Il governo chiude la porta. La banca italiana ha il 30% dell’istituto tedesco. Oggi la sentenza del Tar sul ricorso di Banco Bpm .
"Nein". Friedrich Merz gela Unicredit sulla scalata a Commerzbank. Il cancelliere tedesco ha acceso definitivamente il semaforo rosso sull’operazione, in una lettera indirizzata al presidente del comitato aziendale della banca di Francoforte in cui definisce "ostile e inaccettabile" il tentativo italiano. La posizione della Germania è chiara: non vogliamo cedere il controllo della seconda banca sistemica del Paese. Berlino, infatti, "prende molto sul serio" le preoccupazioni dei sindacati e intende difendere l’indipendenza di Commerzbank, ritenuta "strategica" per il finanziamento delle Pmi, apprezzandone sia i risultati del primo trimestre sia il piano industriale di lungo periodo.
Merz si allinea così alla linea del ministro delle Finanze Klingbeil, da sempre contrario all’avanzata di Unicredit, secondo cui il blitz del gruppo italiano – che tra azioni e derivati ha rastrellato il 29,9% del capitale – "è inaccettabile". Non sarà facile per l’ad Andrea Orcel superare i muri alzati dalla politica tedesca. "Siamo persone educate e corrette – ha detto il banchiere romano nei giorni scorsi – ma abbiamo il 30%". Un messaggio chiaro, che oggi proverà a ribadire proprio a Berlino, ospite della Goldman Sachs Financial Conference, in un confronto atteso con investitori e analisti. Ma la pazienza dei mercati comincia a calare: da settimane la partita tedesca è in stallo e lo scenario, al momento, resta bloccato.
Sul fronte italiano del risiko, le mire di Unicredit si scontrano con ostacoli istituzionali: l’offerta pubblica di scambio su Banco Bpm è stata sospesa per 30 giorni dalla Consob, con la banca guidata da Giuseppe Castagna che ha impugnato la delibera davanti al Tar del Lazio. La decisione è attesa a ore, probabilmente già oggi: se il ricorso venisse accolto, i termini dell’offerta riprenderebbero a decorrere. Altrimenti tutto resterà congelato fino al 23 giugno.
Una mano a Orcel potrebbe arrivare dall’Europa che il 19 giugno, nell’ambito del vaglio antitrust, potrebbe contestare all’Italia un uso strumentale e contrario alle regole comunitarie del Golden Power. Proprio ieri Palazzo Chigi ha risposto alla richiesta di chiarimenti che ad aprile la Ue aveva indirizzato all’Italia sull’uso dei poteri speciali nell’ambito delle scalate bancarie.

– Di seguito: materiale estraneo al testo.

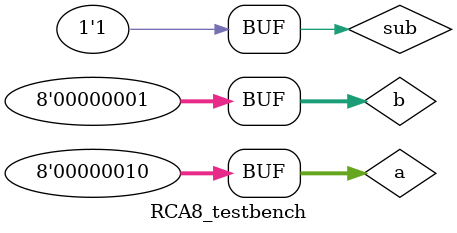
<source format=v>
`timescale 10ns/1ns

module RCA8_testbench(); // no input, no output
  
  reg [7:0] a, b;   // always declare inputs as reg
  reg sub;
  wire [7:0] z;    
  wire Cout;	    // and outputs as wire
  
  RCA8 DUT ( .a(a), .b(b), .sub(sub), .z(z), .Cout(Cout));
  
  initial
  begin
    $monitor($time, " a=%d, b=%d, sub=%b, z=%d, Cout=%b, ",a,b,sub,z,Cout);
  end
  
  initial
  begin
    $dumpvars(1, RCA8_testbench);
    #0  sub=0; a=8'h00; b=8'h00; // at time = 0ns
    repeat (31)
    begin
      #50 a <= a + 2; b <= b + 1;
    end
    
    #50 sub=1; a=8'h00; b=8'h00;
    
    repeat (31)
    begin
      #50 a <= a + 2; b <= b + 1;
    end
  end
  
endmodule

</source>
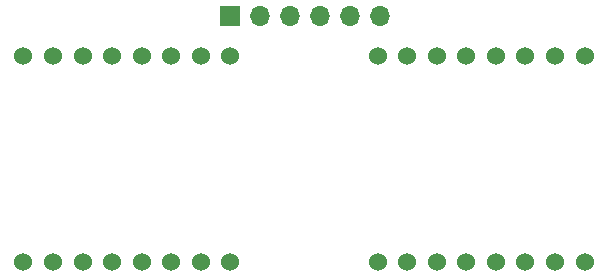
<source format=gbr>
%TF.GenerationSoftware,KiCad,Pcbnew,(6.0.9)*%
%TF.CreationDate,2023-04-12T13:33:38+10:00*%
%TF.ProjectId,VisorPlate2.0,5669736f-7250-46c6-9174-65322e302e6b,rev?*%
%TF.SameCoordinates,Original*%
%TF.FileFunction,Soldermask,Top*%
%TF.FilePolarity,Negative*%
%FSLAX46Y46*%
G04 Gerber Fmt 4.6, Leading zero omitted, Abs format (unit mm)*
G04 Created by KiCad (PCBNEW (6.0.9)) date 2023-04-12 13:33:38*
%MOMM*%
%LPD*%
G01*
G04 APERTURE LIST*
%ADD10C,1.524000*%
%ADD11R,1.700000X1.700000*%
%ADD12O,1.700000X1.700000*%
G04 APERTURE END LIST*
D10*
%TO.C,U2*%
X123710000Y-61310000D03*
X121210000Y-61310000D03*
X118710000Y-61310000D03*
X116210000Y-61310000D03*
X113710000Y-61310000D03*
X111210000Y-61310000D03*
X108710000Y-61310000D03*
X106210000Y-61310000D03*
X106210000Y-78810000D03*
X108710000Y-78810000D03*
X111210000Y-78810000D03*
X113710000Y-78810000D03*
X116210000Y-78810000D03*
X118710000Y-78810000D03*
X121210000Y-78810000D03*
X123710000Y-78810000D03*
%TD*%
%TO.C,U4*%
X153710000Y-61310000D03*
X151210000Y-61310000D03*
X148710000Y-61310000D03*
X146210000Y-61310000D03*
X143710000Y-61310000D03*
X141210000Y-61310000D03*
X138710000Y-61310000D03*
X136210000Y-61310000D03*
X136210000Y-78810000D03*
X138710000Y-78810000D03*
X141210000Y-78810000D03*
X143710000Y-78810000D03*
X146210000Y-78810000D03*
X148710000Y-78810000D03*
X151210000Y-78810000D03*
X153710000Y-78810000D03*
%TD*%
D11*
%TO.C,J1*%
X123675000Y-57975000D03*
D12*
X126215000Y-57975000D03*
X128755000Y-57975000D03*
X131295000Y-57975000D03*
X133835000Y-57975000D03*
X136375000Y-57975000D03*
%TD*%
M02*

</source>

Ma l’appuntamento cruciale è fissato per il 9 luglio, quando il Tar discuterà nel merito il ricorso di Unicredit contro il Golden Power. Non è passato inosservato il gesto distensivo di Piazza Gae Aulenti nei confronti del governo: il 4 giugno, infatti, la banca ha ritirato la richiesta di misure cautelari presentata al Tar, nel tentativo di aprire un dialogo. Secondo quanto emerge da fonti vicine al dossier, le prescrizioni in discussione toccano diversi aspetti strategici. In primo luogo l’obbligo, per un periodo di cinque anni, di mantenere invariato il peso degli investimenti di Anima Holding – il gestore del risparmio legato a Banco Bpm – in titoli di emittenti italiani, pubblici o privati, e di sostenere lo sviluppo della società. Un altro punto critico riguarda la richiesta di non ridurre, sempre per cinque anni, il rapporto tra impieghi e depositi praticato in Italia sia da Banco Bpm che da Unicredit. Tra le prescrizioni figura anche la richiesta di cessare tutte le attività in Russia – incluse raccolta, impieghi, collocamento fondi e prestiti transfrontalieri – entro un termine massimo di nove mesi.
In questo clima di tensione, non sorprende che anche altre operazioni di mercato incontrino resistenze. È il caso dell’Opas di Banca Ifis su illimity Bank, per la quale gli analisti di Banca Akros ieri hanno invitato gli azionisti ad aderire, definendola "congrua" e avvertendo che un rifiuto potrebbe tradursi in un downgrade del titolo a causa della debolezza del piano stand-alone. Il quadro complessivo è quello di un settore bancario europeo stretto tra ambizioni industriali e resistenze sovraniste, tra logiche di mercato e interventi regolatori sempre più complessi.
Un punto sottolineato anche da Gianfranco Torriero, vicedirettore generale dell’Abi, che ha chiesto "meno burocrazia, non meno regole", denunciando una "stratificazione normativa che ostacola l’efficienza del sistema". Le sfide, ha ricordato, sono molte: dalla fase finale di Basilea 3 alla cyber security, passando per l’integrazione europea delle regole bancarie.